ASSIGNMENT: Give a faithful, exact copy of all entries, minus the images.

Items listed in a dataset:
━━━━━━━━
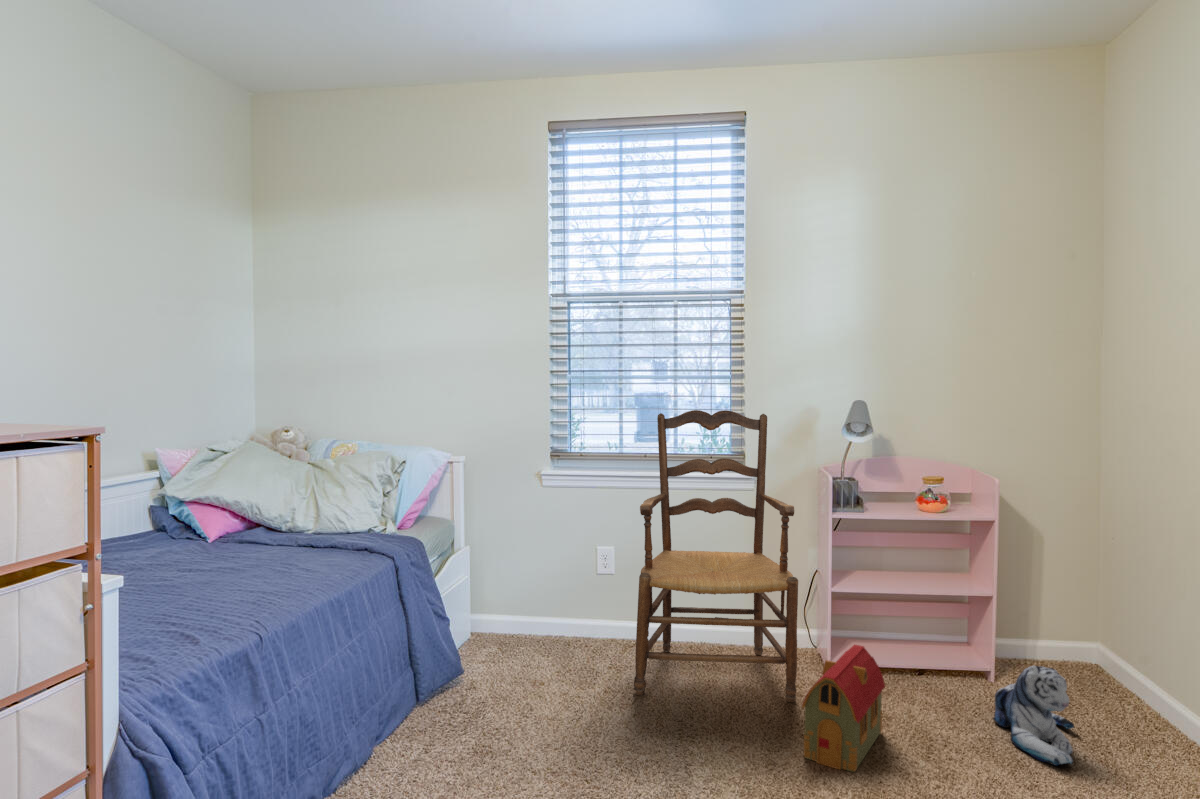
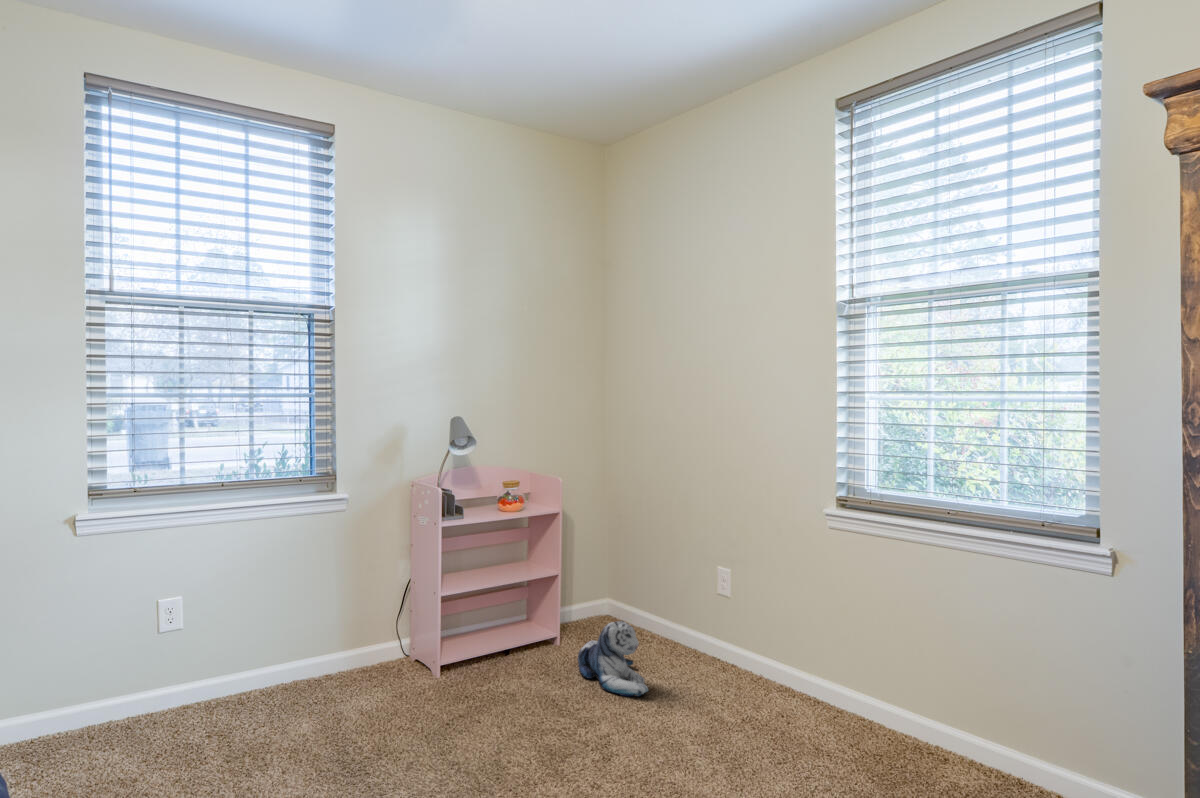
armchair: present [634,410,798,702] -> none [240,430,423,764]
toy house: present [802,645,885,772] -> none [459,641,514,763]

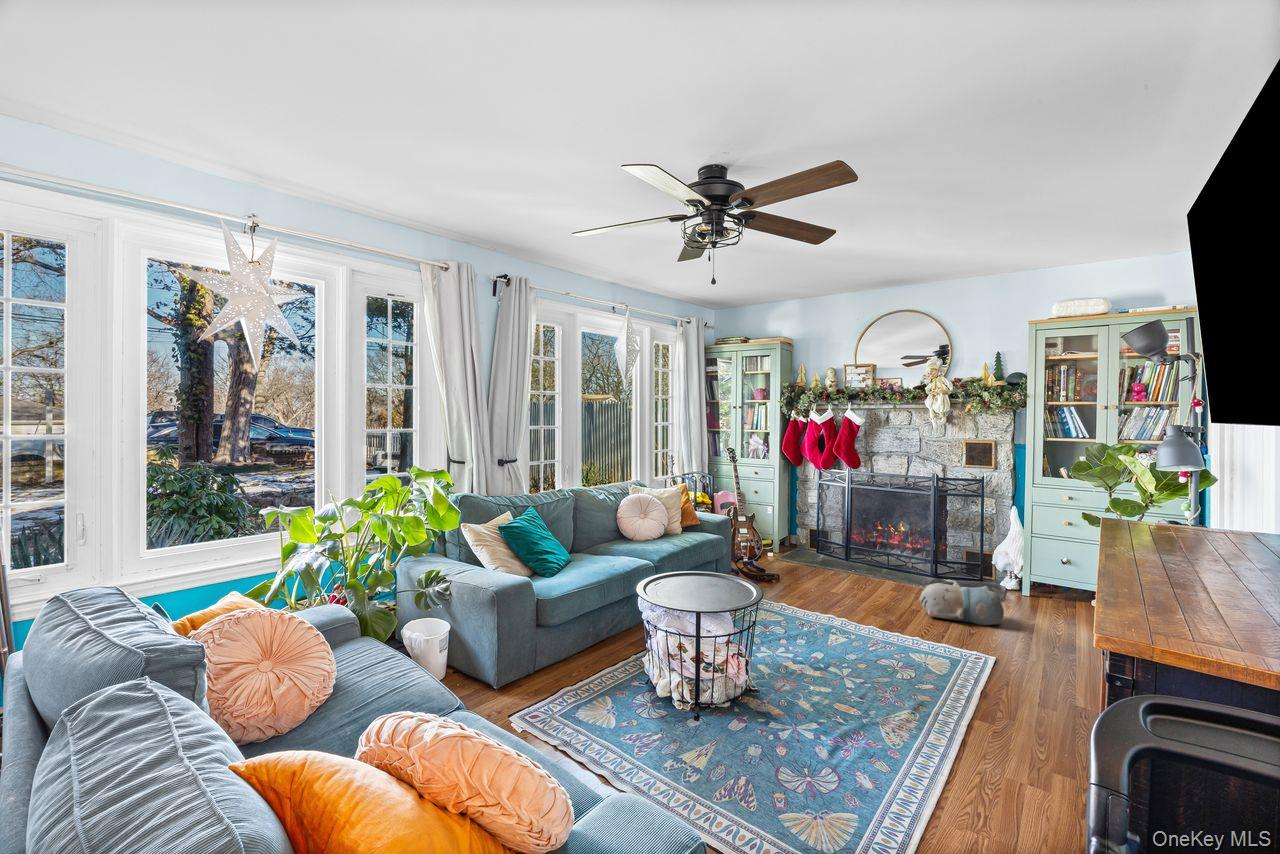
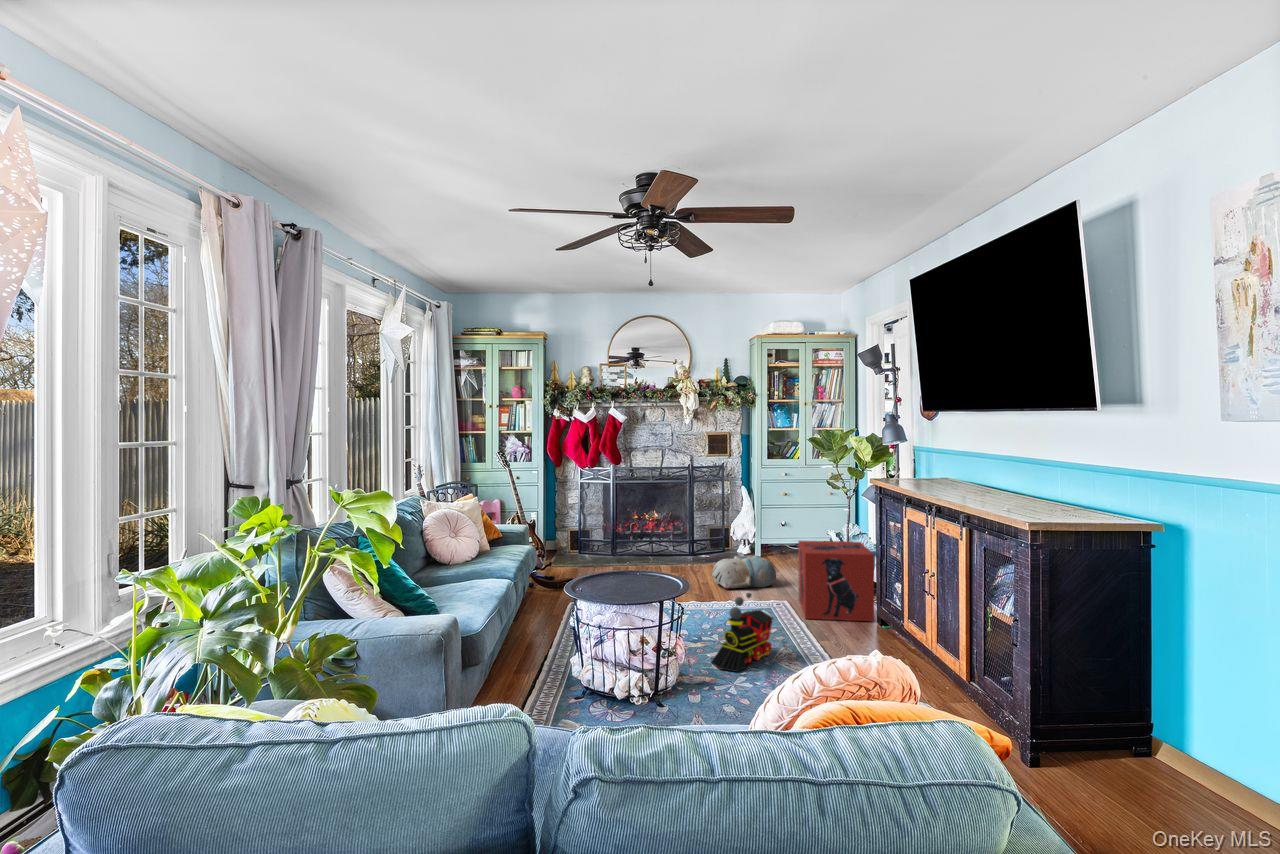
storage box: none [996,575,1114,701] -> present [798,541,874,621]
toy train: none [818,618,902,701] -> present [711,593,774,672]

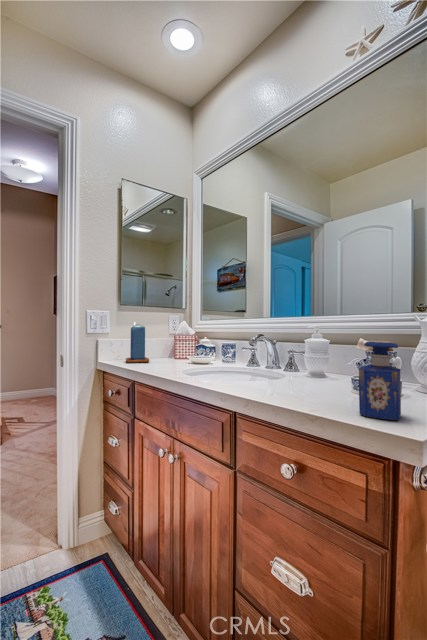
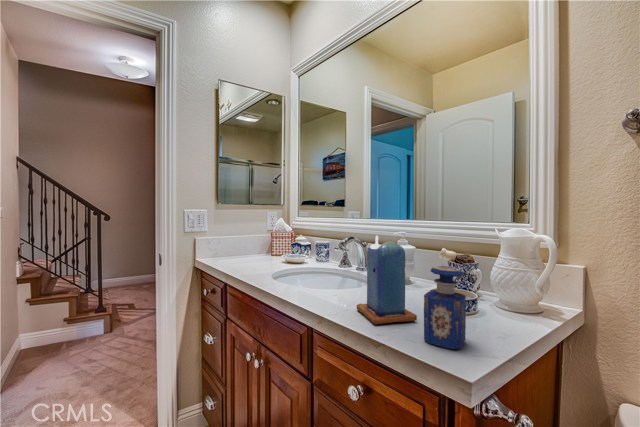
candle: present [126,322,149,363] -> present [357,236,417,324]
━━━━━━━━
RESULT OF THIS EXERCISE:
armchair: present [634,410,798,702] -> none [240,430,423,764]
toy house: present [802,645,885,772] -> none [459,641,514,763]

storage box: none [996,575,1114,701] -> present [798,541,874,621]
toy train: none [818,618,902,701] -> present [711,593,774,672]

candle: present [126,322,149,363] -> present [357,236,417,324]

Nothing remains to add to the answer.